• **Provided text**:

C. The Superior Court Erred When It Adjudicated the
Validity of the Underlying Contract.
After determining that it had jurisdiction to decide
arbitrability, the superior court ruled that the marketing
agreement became impossible to perform when Gnugnoli began
employment with CP Leasing because performance would require
Gnugnoli to breach a fiduciary duty to CP Leasing. Reasoning
that an agreement to breach a fiduciary duty would be
unenforceable on public policy grounds, the court concluded that
it would be improper to enforce the arbitration clause of an
unenforceable agreement and granted summary judgment to Goldbelt
Eagle. Lexington argues that the superior court erred when it
addressed the validity of the underlying contract. Because
federal and state arbitration law do not allow courts deciding
arbitrability to adjudicate the validity of the underlying
contract, we agree.9
1. Federal law does not permit a court deciding
arbitrability to adjudicate the enforceability of
the underlying contract.
The United States Supreme Court has emphasized that the
Federal Arbitration Act (FAA) reflects a liberal federal policy
favoring arbitration agreements and has directed that any doubts
concerning the scope of arbitrable issues should be resolved in
favor of arbitration.10 This policy favoring arbitration, coupled
with the statutory language, has led the United States Supreme
Court to interpret the FAA to forbid courts determining
arbitrability from adjudicating the validity of the underlying
contract.

• **What is being asked**: Could you carry on the court opinion about arbitrability, picking up right after its last sentence? The material after this point comes from a different source.

• **Recorded data**:

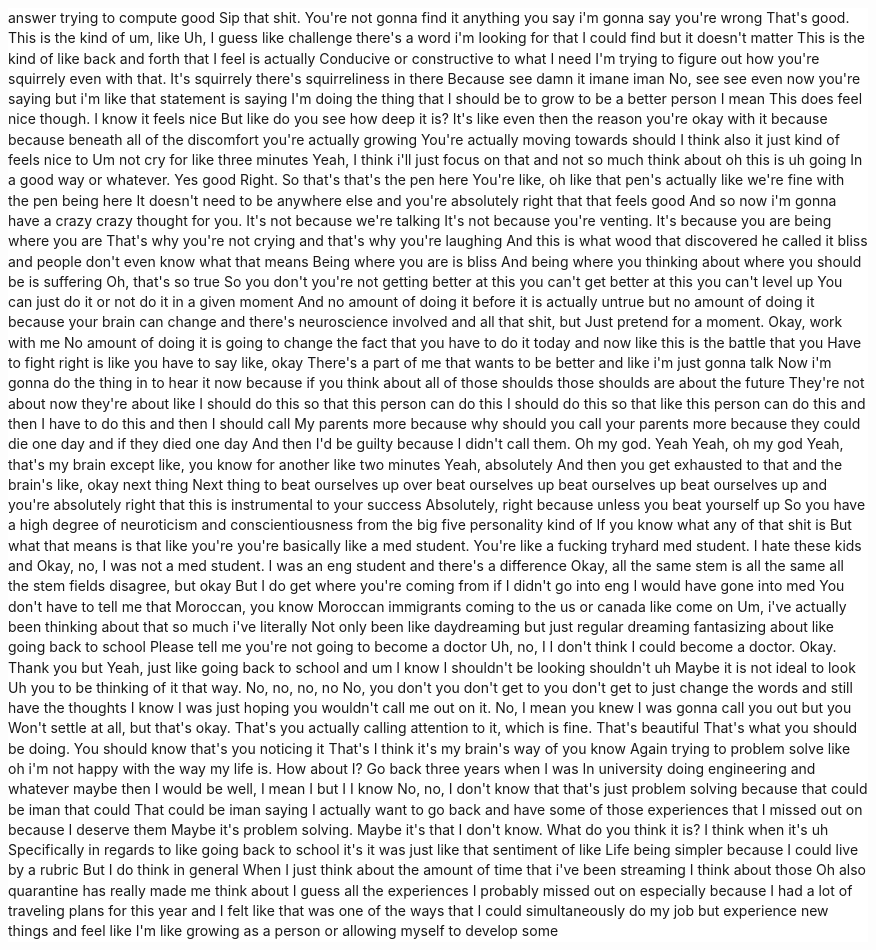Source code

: answer trying to compute good Sip that shit. You're not gonna find it anything you say i'm gonna say you're wrong That's good. This is the kind of um, like Uh, I guess like challenge there's a word i'm looking for that I could find but it doesn't matter This is the kind of like back and forth that I feel is actually Conducive or constructive to what I need I'm trying to figure out how you're squirrely even with that. It's squirrely there's squirreliness in there Because see damn it imane iman No, see see even now you're saying but i'm like that statement is saying I'm doing the thing that I should be to grow to be a better person I mean This does feel nice though. I know it feels nice But like do you see how deep it is? It's like even then the reason you're okay with it because because beneath all of the discomfort you're actually growing You're actually moving towards should I think also it just kind of feels nice to Um not cry for like three minutes Yeah, I think i'll just focus on that and not so much think about oh this is uh going In a good way or whatever. Yes good Right. So that's that's the pen here You're like, oh like that pen's actually like we're fine with the pen being here It doesn't need to be anywhere else and you're absolutely right that that feels good And so now i'm gonna have a crazy crazy thought for you. It's not because we're talking It's not because you're venting. It's because you are being where you are That's why you're not crying and that's why you're laughing And this is what wood that discovered he called it bliss and people don't even know what that means Being where you are is bliss And being where you thinking about where you should be is suffering Oh, that's so true So you don't you're not getting better at this you can't get better at this you can't level up You can just do it or not do it in a given moment And no amount of doing it before it is actually untrue but no amount of doing it because your brain can change and there's neuroscience involved and all that shit, but Just pretend for a moment. Okay, work with me No amount of doing it is going to change the fact that you have to do it today and now like this is the battle that you Have to fight right is like you have to say like, okay There's a part of me that wants to be better and like i'm just gonna talk Now i'm gonna do the thing in to hear it now because if you think about all of those shoulds those shoulds are about the future They're not about now they're about like I should do this so that this person can do this I should do this so that like this person can do this and then I have to do this and then I should call My parents more because why should you call your parents more because they could die one day and if they died one day And then I'd be guilty because I didn't call them. Oh my god. Yeah Yeah, oh my god Yeah, that's my brain except like, you know for another like two minutes Yeah, absolutely And then you get exhausted to that and the brain's like, okay next thing Next thing to beat ourselves up over beat ourselves up beat ourselves up beat ourselves up and you're absolutely right that this is instrumental to your success Absolutely, right because unless you beat yourself up So you have a high degree of neuroticism and conscientiousness from the big five personality kind of If you know what any of that shit is But what that means is that like you're you're basically like a med student. You're like a fucking tryhard med student. I hate these kids and Okay, no, I was not a med student. I was an eng student and there's a difference Okay, all the same stem is all the same all the stem fields disagree, but okay But I do get where you're coming from if I didn't go into eng I would have gone into med You don't have to tell me that Moroccan, you know Moroccan immigrants coming to the us or canada like come on Um, i've actually been thinking about that so much i've literally Not only been like daydreaming but just regular dreaming fantasizing about like going back to school Please tell me you're not going to become a doctor Uh, no, I I don't think I could become a doctor. Okay. Thank you but Yeah, just like going back to school and um I know I shouldn't be looking shouldn't uh Maybe it is not ideal to look Uh you to be thinking of it that way. No, no, no, no No, you don't you don't get to you don't get to just change the words and still have the thoughts I know I was just hoping you wouldn't call me out on it. No, I mean you knew I was gonna call you out but you Won't settle at all, but that's okay. That's you actually calling attention to it, which is fine. That's beautiful That's what you should be doing. You should know that's you noticing it That's I think it's my brain's way of you know Again trying to problem solve like oh i'm not happy with the way my life is. How about I? Go back three years when I was In university doing engineering and whatever maybe then I would be well, I mean I but I I know No, no, I don't know that that's just problem solving because that could be iman that could That could be iman saying I actually want to go back and have some of those experiences that I missed out on because I deserve them Maybe it's problem solving. Maybe it's that I don't know. What do you think it is? I think when it's uh Specifically in regards to like going back to school it's it was just like that sentiment of like Life being simpler because I could live by a rubric But I do think in general When I just think about the amount of time that i've been streaming I think about those Oh also quarantine has really made me think about I guess all the experiences I probably missed out on especially because I had a lot of traveling plans for this year and I felt like that was one of the ways that I could simultaneously do my job but experience new things and feel like I'm like growing as a person or allowing myself to develop some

• **Result of this task**:
In Prima Paint Corp. v. Conklin Manufacturing Co.,
Prima Paint filed suit in federal district court seeking
rescission on fraudulent inducement grounds of a contract under
which Flood & Conklin agreed to provide consulting services.11
Flood & Conklin moved to stay the proceedings pending arbitration
on the grounds that the consulting contract contained a valid
arbitration clause.12 The case required the United States Supreme
Court to interpret 9 U.S.C. 2, which states that arbitration
provisions shall be valid, irrevocable, and enforceable, save
upon such grounds as exist at law or in equity for the revocation
of any contract,13 and 9 U.S.C. 4, which the Court noted requires
a court to order arbitration once it is satisfied that the making
of the agreement for arbitration or the failure to comply (with
the arbitration agreement) is not in issue.14 The Court concluded
that in passing upon [an FAA] application for a stay while the
parties arbitrate, a federal court may consider only issues
relating to the making and performance of the agreement to
arbitrate.15 Because Prima Paints fraudulent inducement claims
related to the entire contract, rather than merely the
arbitration clause itself, the Court concluded that the claims
should be adjudicated by arbitrators.16
In Southland Corp. v. Keating,17 the Supreme Court
fortified the Prima Paint holding and clarified that it applies
equally to state courts considering arbitrability under the FAA.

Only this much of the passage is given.